While employment contracts must be in writing pursuant to the ERA-1, according to the law and case law, a relationship between an employee and employer that has all of the elements of an employment relationship will also deemed an employment relationship and can be implemented as such even if the employment contract is not in writing. In such a case, the employee can request that their employer provide them with an employment contract at any time during the employment relationship. In the event of a dispute concerning the existence of an employment relationship, it is presumed that the employment relationship exists if all elements therein exist.

Are any terms implied into employment contracts?

The ERA-1 stipulates the elements that must be included in the employment contract. If the parties do not specifically stipulate the following in the contract, the law will automatically imply its own statutory provisions to the employment relationship:

  • the length and distribution of daily or weekly working hours;
  • provisions on other payments or salary components, the payment period and the date and method of salary payment;
  • provisions on annual leave; and
  • notice period.

Are mandatory arbitration/dispute resolution agreements enforceable?

In accordance with the ERA-1, the employer and employee may agree on dispute settlement through mediation. If the mediation is not completed successfully in the stipulated period, the employee may enforce judicial protection before the labour court.

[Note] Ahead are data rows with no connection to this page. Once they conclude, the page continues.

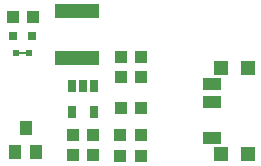
<source format=gtp>
G04 #@! TF.FileFunction,Paste,Top*
%FSLAX46Y46*%
G04 Gerber Fmt 4.6, Leading zero omitted, Abs format (unit mm)*
G04 Created by KiCad (PCBNEW 4.0.6) date 07/28/17 12:25:35*
%MOMM*%
%LPD*%
G01*
G04 APERTURE LIST*
%ADD10C,0.100000*%
%ADD11R,0.650000X1.060000*%
%ADD12R,1.100000X1.000000*%
%ADD13R,3.700000X1.200000*%
%ADD14R,1.016000X1.143000*%
%ADD15R,1.000000X1.100000*%
%ADD16R,0.800000X0.800000*%
%ADD17R,1.200000X1.200000*%
%ADD18R,1.500000X1.000000*%
%ADD19R,0.600000X0.500000*%
%ADD20R,0.800000X0.150000*%
G04 APERTURE END LIST*
D10*
D11*
X147762000Y-105072000D03*
X146812000Y-105072000D03*
X145862000Y-105072000D03*
X145862000Y-107272000D03*
X147762000Y-107272000D03*
D12*
X145962000Y-110871000D03*
X147662000Y-110871000D03*
X150026000Y-104267000D03*
X151726000Y-104267000D03*
X150026000Y-102616000D03*
X151726000Y-102616000D03*
D13*
X146304000Y-102711000D03*
X146304000Y-98711000D03*
D14*
X141986000Y-108585000D03*
X142875000Y-110617000D03*
X141097000Y-110617000D03*
D12*
X150026000Y-106934000D03*
X151726000Y-106934000D03*
D15*
X151765000Y-109259000D03*
X151765000Y-110959000D03*
X149987000Y-109259000D03*
X149987000Y-110959000D03*
D12*
X142582000Y-99187000D03*
X140882000Y-99187000D03*
D16*
X140932000Y-100838000D03*
X142532000Y-100838000D03*
D17*
X160789000Y-110838000D03*
X158489000Y-110838000D03*
X160789000Y-103538000D03*
X158489000Y-103538000D03*
D18*
X157739000Y-106438000D03*
X157739000Y-104938000D03*
X157739000Y-109438000D03*
D12*
X145962000Y-109220000D03*
X147662000Y-109220000D03*
D19*
X141182000Y-102235000D03*
X142282000Y-102235000D03*
D20*
X141732000Y-102235000D03*
M02*

</source>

Further, a collective agreement may stipulate arbitration as a means for settlement of individual labour disputes. If the arbitration tribunal does not reach a decision in the stipulated timeframe, the employee may request judicial protection before the labour court.

How can employers make changes to existing employment agreements?

If both parties are willing, they can always agree to amend the employment contract or a specific provision thereof. An amendment to the employment contract or the conclusion of a new employment contract can be proposed by either party.

Amendments can be made as an annex to the original employment contract. If the amendment concerns a change of position, place of work, the duration of the employment contract or weekly working hours, the employee and employer must conclude a new employment contract.

Amendments are prohibited if either party disagrees to the change.

Foreign workers

Is a distinction drawn between local and foreign workers?

Foreign workers are regulated by the Employment, Self-employment and Work of Foreigners Act. The act introduces a single permit for work and residence, which allows individuals from third countries to enter, reside and work in Slovenia. Permits are issued by the Administrative Unit Office, with the consent of the Employment Service of Slovenia.

EU member state citizens and citizens of Norway, Liechtenstein, Iceland and the Swiss Confederation can freely access the Slovenian labour market. This means that they can be employed, self-employed or perform work without the consent of the Employment Service of Slovenia.

Foreign nationals who are employed in Slovenia have the same working rights and obligations as Slovenian citizens. If a foreign national is employed based on a single permit, they have all of the rights and obligations in accordance with national law relating to wages, working time, breaks, rest periods and safety at work, among other rights.